**Exercise aim**
Edit the data from the start through the line containing "inaların gölgesindeki seralar ha", replacing every "В КОРЗИНУ" with "КУПИТЬ" and leaving all else unchanged.

--- Provided information Enclosed Below ---

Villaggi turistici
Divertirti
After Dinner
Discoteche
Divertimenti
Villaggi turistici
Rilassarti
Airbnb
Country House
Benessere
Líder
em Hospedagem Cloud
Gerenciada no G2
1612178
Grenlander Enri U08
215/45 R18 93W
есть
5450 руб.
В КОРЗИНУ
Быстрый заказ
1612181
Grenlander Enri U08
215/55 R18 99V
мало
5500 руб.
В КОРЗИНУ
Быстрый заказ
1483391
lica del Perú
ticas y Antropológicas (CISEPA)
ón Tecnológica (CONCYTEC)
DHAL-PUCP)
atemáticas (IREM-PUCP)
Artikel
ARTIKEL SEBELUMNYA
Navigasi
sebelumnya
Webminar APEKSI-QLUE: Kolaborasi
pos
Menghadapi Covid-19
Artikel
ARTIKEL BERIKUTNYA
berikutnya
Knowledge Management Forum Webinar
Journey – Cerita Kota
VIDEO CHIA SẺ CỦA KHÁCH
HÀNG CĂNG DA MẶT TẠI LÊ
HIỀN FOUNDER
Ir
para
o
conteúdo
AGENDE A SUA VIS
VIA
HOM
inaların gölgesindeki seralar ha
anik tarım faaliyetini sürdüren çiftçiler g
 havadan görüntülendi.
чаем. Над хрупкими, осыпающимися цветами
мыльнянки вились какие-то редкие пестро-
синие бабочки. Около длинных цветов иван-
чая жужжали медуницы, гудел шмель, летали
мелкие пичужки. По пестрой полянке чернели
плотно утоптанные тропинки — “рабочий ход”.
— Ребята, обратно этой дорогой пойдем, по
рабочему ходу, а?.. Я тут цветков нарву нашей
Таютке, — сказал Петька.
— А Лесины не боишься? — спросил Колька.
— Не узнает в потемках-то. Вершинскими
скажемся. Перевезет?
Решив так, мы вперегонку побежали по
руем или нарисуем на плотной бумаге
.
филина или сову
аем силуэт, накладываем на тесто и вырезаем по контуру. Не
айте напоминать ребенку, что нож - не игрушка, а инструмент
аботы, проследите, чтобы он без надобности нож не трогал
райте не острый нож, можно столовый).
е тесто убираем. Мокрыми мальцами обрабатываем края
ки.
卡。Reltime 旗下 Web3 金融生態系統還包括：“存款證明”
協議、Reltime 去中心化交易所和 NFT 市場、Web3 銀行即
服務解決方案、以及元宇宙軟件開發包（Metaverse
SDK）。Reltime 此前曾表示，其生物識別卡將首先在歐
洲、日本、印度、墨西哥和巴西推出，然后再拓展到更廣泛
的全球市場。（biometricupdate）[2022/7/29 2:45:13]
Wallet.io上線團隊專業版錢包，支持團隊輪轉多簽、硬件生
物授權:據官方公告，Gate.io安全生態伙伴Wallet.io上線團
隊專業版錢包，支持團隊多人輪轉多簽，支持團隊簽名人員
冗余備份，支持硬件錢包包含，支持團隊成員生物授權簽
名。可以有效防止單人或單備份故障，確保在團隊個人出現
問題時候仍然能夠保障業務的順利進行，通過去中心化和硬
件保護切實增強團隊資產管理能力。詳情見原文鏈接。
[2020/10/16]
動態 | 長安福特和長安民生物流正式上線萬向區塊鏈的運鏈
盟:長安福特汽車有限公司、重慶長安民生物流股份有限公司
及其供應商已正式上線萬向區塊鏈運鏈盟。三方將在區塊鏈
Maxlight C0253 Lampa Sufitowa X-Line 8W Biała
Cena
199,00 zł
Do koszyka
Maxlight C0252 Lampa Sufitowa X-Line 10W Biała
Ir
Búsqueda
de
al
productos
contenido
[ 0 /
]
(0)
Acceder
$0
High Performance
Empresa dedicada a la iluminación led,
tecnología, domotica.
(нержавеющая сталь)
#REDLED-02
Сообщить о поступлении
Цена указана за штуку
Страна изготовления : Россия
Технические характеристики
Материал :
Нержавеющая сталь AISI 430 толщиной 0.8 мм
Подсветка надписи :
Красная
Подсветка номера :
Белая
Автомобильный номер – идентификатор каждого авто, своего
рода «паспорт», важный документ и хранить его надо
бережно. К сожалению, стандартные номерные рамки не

--- End of Enclosed Provided information ---

**Result of this exercise**
Villaggi turistici
Divertirti
After Dinner
Discoteche
Divertimenti
Villaggi turistici
Rilassarti
Airbnb
Country House
Benessere
Líder
em Hospedagem Cloud
Gerenciada no G2
1612178
Grenlander Enri U08
215/45 R18 93W
есть
5450 руб.
КУПИТЬ
Быстрый заказ
1612181
Grenlander Enri U08
215/55 R18 99V
мало
5500 руб.
КУПИТЬ
Быстрый заказ
1483391
lica del Perú
ticas y Antropológicas (CISEPA)
ón Tecnológica (CONCYTEC)
DHAL-PUCP)
atemáticas (IREM-PUCP)
Artikel
ARTIKEL SEBELUMNYA
Navigasi
sebelumnya
Webminar APEKSI-QLUE: Kolaborasi
pos
Menghadapi Covid-19
Artikel
ARTIKEL BERIKUTNYA
berikutnya
Knowledge Management Forum Webinar
Journey – Cerita Kota
VIDEO CHIA SẺ CỦA KHÁCH
HÀNG CĂNG DA MẶT TẠI LÊ
HIỀN FOUNDER
Ir
para
o
conteúdo
AGENDE A SUA VIS
VIA
HOM
inaların gölgesindeki seralar ha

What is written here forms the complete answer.